- _Records excerpted from a collection_:

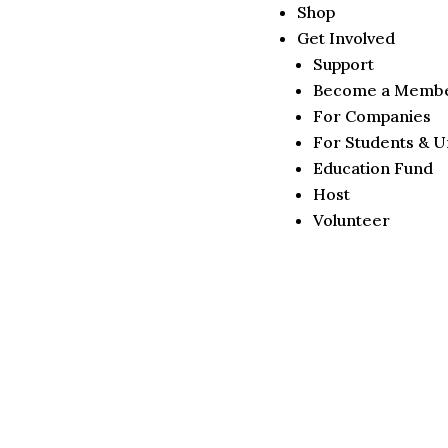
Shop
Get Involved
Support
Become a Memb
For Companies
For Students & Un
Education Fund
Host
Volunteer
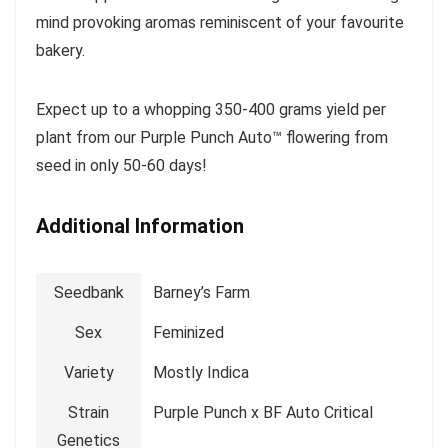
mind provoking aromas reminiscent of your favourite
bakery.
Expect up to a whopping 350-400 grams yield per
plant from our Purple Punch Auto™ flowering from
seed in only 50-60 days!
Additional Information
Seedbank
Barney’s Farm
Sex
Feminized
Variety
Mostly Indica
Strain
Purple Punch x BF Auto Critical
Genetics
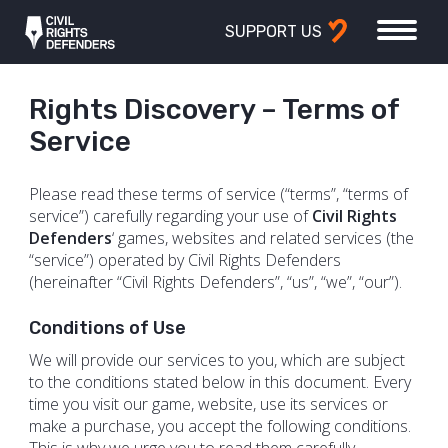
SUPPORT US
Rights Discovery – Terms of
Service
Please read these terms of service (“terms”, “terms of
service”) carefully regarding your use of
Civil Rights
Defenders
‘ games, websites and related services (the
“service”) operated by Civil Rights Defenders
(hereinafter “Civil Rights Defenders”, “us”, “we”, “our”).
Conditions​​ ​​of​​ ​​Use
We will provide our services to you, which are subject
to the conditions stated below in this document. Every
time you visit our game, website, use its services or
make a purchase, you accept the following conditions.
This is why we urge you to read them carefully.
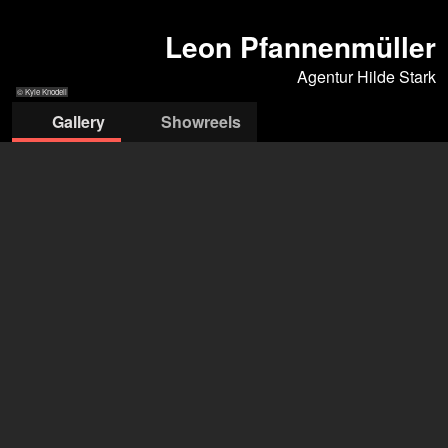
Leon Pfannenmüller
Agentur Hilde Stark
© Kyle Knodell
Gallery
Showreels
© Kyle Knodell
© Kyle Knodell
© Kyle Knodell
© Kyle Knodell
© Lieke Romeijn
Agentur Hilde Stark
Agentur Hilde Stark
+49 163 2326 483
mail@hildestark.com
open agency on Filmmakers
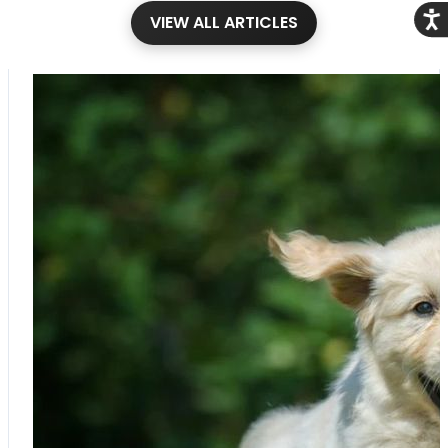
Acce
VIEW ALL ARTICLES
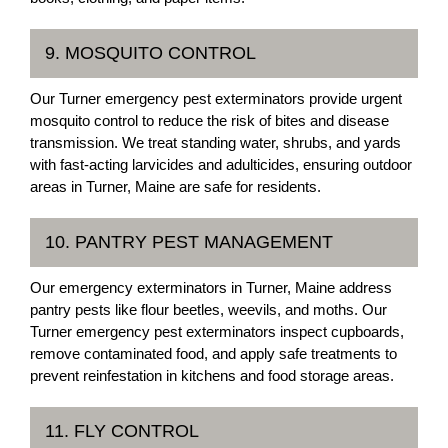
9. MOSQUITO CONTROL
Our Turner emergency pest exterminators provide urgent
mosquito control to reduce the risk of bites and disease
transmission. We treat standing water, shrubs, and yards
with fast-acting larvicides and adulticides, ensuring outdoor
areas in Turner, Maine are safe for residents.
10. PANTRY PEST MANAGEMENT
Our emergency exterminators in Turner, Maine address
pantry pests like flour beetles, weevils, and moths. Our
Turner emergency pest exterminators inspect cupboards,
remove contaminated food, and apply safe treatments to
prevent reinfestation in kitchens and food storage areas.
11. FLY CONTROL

- _Exercise goal_:
Transcribe the records above exactly, skipping pictures.

- _Output below_:
Shop
Get Involved
Support
Become a Memb
For Companies
For Students & Un
Education Fund
Host
Volunteer
mind provoking aromas reminiscent of your favourite
bakery.
Expect up to a whopping 350-400 grams yield per
plant from our Purple Punch Auto™ flowering from
seed in only 50-60 days!
Additional Information
Seedbank
Barney’s Farm
Sex
Feminized
Variety
Mostly Indica
Strain
Purple Punch x BF Auto Critical
Genetics
SUPPORT US
Rights Discovery – Terms of
Service
Please read these terms of service (“terms”, “terms of
service”) carefully regarding your use of
Civil Rights
Defenders
‘ games, websites and related services (the
“service”) operated by Civil Rights Defenders
(hereinafter “Civil Rights Defenders”, “us”, “we”, “our”).
Conditions​​ ​​of​​ ​​Use
We will provide our services to you, which are subject
to the conditions stated below in this document. Every
time you visit our game, website, use its services or
make a purchase, you accept the following conditions.
This is why we urge you to read them carefully.
Leon Pfannenmüller
Agentur Hilde Stark
© Kyle Knodell
Gallery
Showreels
© Kyle Knodell
© Kyle Knodell
© Kyle Knodell
© Kyle Knodell
© Lieke Romeijn
Agentur Hilde Stark
Agentur Hilde Stark
+49 163 2326 483
mail@hildestark.com
open agency on Filmmakers
Acce
VIEW ALL ARTICLES
9. MOSQUITO CONTROL
Our Turner emergency pest exterminators provide urgent
mosquito control to reduce the risk of bites and disease
transmission. We treat standing water, shrubs, and yards
with fast-acting larvicides and adulticides, ensuring outdoor
areas in Turner, Maine are safe for residents.
10. PANTRY PEST MANAGEMENT
Our emergency exterminators in Turner, Maine address
pantry pests like flour beetles, weevils, and moths. Our
Turner emergency pest exterminators inspect cupboards,
remove contaminated food, and apply safe treatments to
prevent reinfestation in kitchens and food storage areas.
11. FLY CONTROL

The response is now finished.